■ Task item
Below is a listing; print exactly its lines from the one containing "u v d — depth at each pixel." down to the one containing "172 22 13.04", both inclusive, with every picture left out.
** Supplied data follows **
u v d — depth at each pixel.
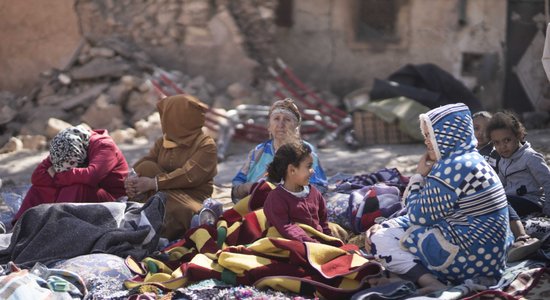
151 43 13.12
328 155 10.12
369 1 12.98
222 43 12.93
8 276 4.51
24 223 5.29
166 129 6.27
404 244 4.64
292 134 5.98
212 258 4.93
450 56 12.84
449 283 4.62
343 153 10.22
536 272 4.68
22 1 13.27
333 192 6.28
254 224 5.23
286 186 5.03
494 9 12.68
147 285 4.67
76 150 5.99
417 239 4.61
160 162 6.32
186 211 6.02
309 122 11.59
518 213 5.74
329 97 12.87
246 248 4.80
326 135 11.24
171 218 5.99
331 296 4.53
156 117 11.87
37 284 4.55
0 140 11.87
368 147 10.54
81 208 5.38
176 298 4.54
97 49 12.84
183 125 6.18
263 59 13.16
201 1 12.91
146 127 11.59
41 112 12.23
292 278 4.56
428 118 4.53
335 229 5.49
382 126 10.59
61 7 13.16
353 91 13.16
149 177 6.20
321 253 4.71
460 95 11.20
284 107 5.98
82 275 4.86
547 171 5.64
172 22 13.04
** End of Supplied data **
** Supplied data follows **
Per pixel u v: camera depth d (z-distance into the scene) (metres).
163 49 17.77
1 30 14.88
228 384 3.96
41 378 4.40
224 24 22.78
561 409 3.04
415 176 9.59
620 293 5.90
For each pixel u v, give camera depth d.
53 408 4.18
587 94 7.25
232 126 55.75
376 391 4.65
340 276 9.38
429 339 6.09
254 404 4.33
** End of Supplied data **
** Supplied data follows **
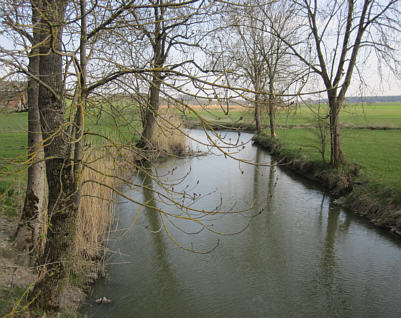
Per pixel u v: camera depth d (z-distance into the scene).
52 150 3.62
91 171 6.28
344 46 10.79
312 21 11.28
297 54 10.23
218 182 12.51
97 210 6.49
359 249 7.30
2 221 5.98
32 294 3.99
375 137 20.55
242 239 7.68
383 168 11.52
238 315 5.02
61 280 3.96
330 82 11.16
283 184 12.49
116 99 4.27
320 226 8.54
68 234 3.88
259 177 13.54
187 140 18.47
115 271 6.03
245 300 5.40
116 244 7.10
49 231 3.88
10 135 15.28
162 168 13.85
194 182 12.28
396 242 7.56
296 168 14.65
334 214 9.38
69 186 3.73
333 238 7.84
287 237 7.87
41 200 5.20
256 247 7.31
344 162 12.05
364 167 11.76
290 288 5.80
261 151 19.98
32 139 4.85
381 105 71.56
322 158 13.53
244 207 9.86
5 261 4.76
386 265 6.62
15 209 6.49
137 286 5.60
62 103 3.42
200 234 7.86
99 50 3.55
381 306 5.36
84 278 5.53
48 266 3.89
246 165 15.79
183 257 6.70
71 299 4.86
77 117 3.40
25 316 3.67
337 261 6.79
** End of Supplied data **
■ Exercise response
u v d — depth at each pixel.
151 43 13.12
328 155 10.12
369 1 12.98
222 43 12.93
8 276 4.51
24 223 5.29
166 129 6.27
404 244 4.64
292 134 5.98
212 258 4.93
450 56 12.84
449 283 4.62
343 153 10.22
536 272 4.68
22 1 13.27
333 192 6.28
254 224 5.23
286 186 5.03
494 9 12.68
147 285 4.67
76 150 5.99
417 239 4.61
160 162 6.32
186 211 6.02
309 122 11.59
518 213 5.74
329 97 12.87
246 248 4.80
326 135 11.24
171 218 5.99
331 296 4.53
156 117 11.87
37 284 4.55
0 140 11.87
368 147 10.54
81 208 5.38
176 298 4.54
97 49 12.84
183 125 6.18
263 59 13.16
201 1 12.91
146 127 11.59
41 112 12.23
292 278 4.56
428 118 4.53
335 229 5.49
382 126 10.59
61 7 13.16
353 91 13.16
149 177 6.20
321 253 4.71
460 95 11.20
284 107 5.98
82 275 4.86
547 171 5.64
172 22 13.04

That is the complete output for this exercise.